Union welcomes progress by Defra but says issues are still unresolved

NFU vice president David Exwood

NFU vice president David Exwood

The NFU has stressed that there are still issues that need to be resolved around the future of crop protection in the UK.

Earlier this week the government announced that access to key crop protection would be extended by 3.5 years, to 1 July 2027.

The NFU pointed out that it had been lobbying for farmers to be given a timeline for the legislation that will make crucial crop protection products available. Defra confirmed in October that it had laid proposed secondary legislation that is expected to complete its passage through Parliament in December.

It sets out to provide a temporary solution to two issues – the loss of access to seed treated in the EU when post-Brexit arrangements end on 1 January 2024, and the end of parallel imports, the latter of which has happened already and is having an impact on availability and cost.

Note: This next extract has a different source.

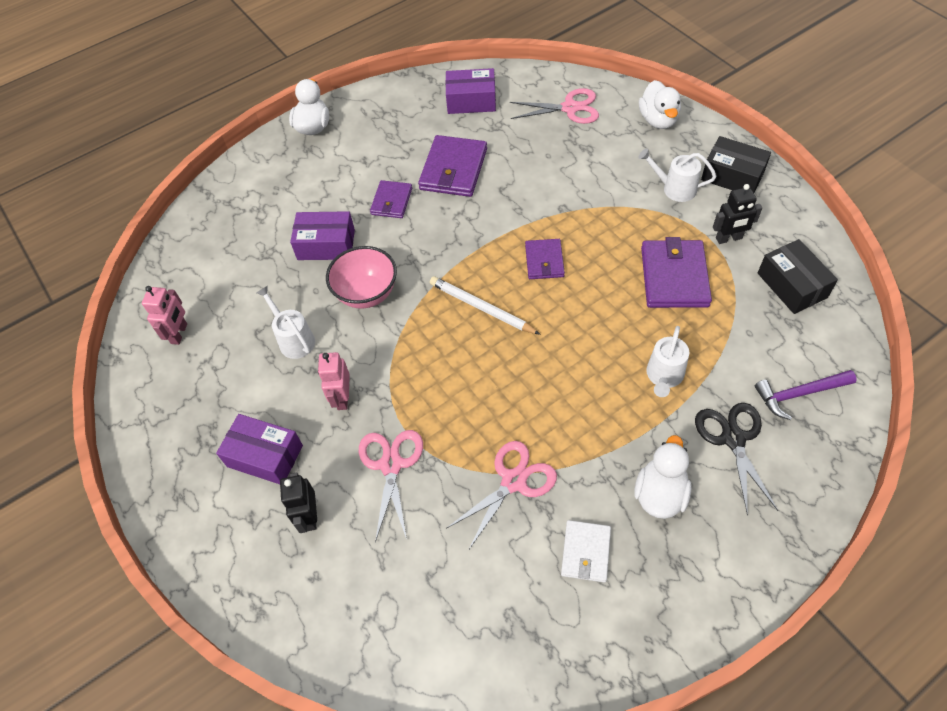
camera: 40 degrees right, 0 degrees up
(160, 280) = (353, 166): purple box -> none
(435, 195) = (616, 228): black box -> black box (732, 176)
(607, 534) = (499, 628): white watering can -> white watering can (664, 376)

Access to treated seed would continue to 1 July 2027, a 3.5 year extension to the original cut-off date, as long as products remain authorised in at least one EU or EEA (European Economic Area) member state.

Meanwhile, holders of Parallel Trade Permits on 31 December 2022, will be able to apply to have authorisations reinstated for a maximum of two years.

NFU vice president David Exwood said he was “pleased with the progress Defra has made” but that “there are issues that need to be sorted for these plans to deliver their full potential to ensure UK farmers and growers have the crop protection tools they need to produce key crops and remain competitive”.

Chief among these issues, he explained, is for the maize supply chain to have a legal basis to buy seed now, in order to provide treated seeds in time for next season.

Exwood added: “Any legislative change has to deliver a meaningful output for farmers. Lastly, we need Defra to commit to working on solutions for after 2027, which will ensure the crop protection tools farmers and growers need, continue to be available, to enable competitive production in the UK.”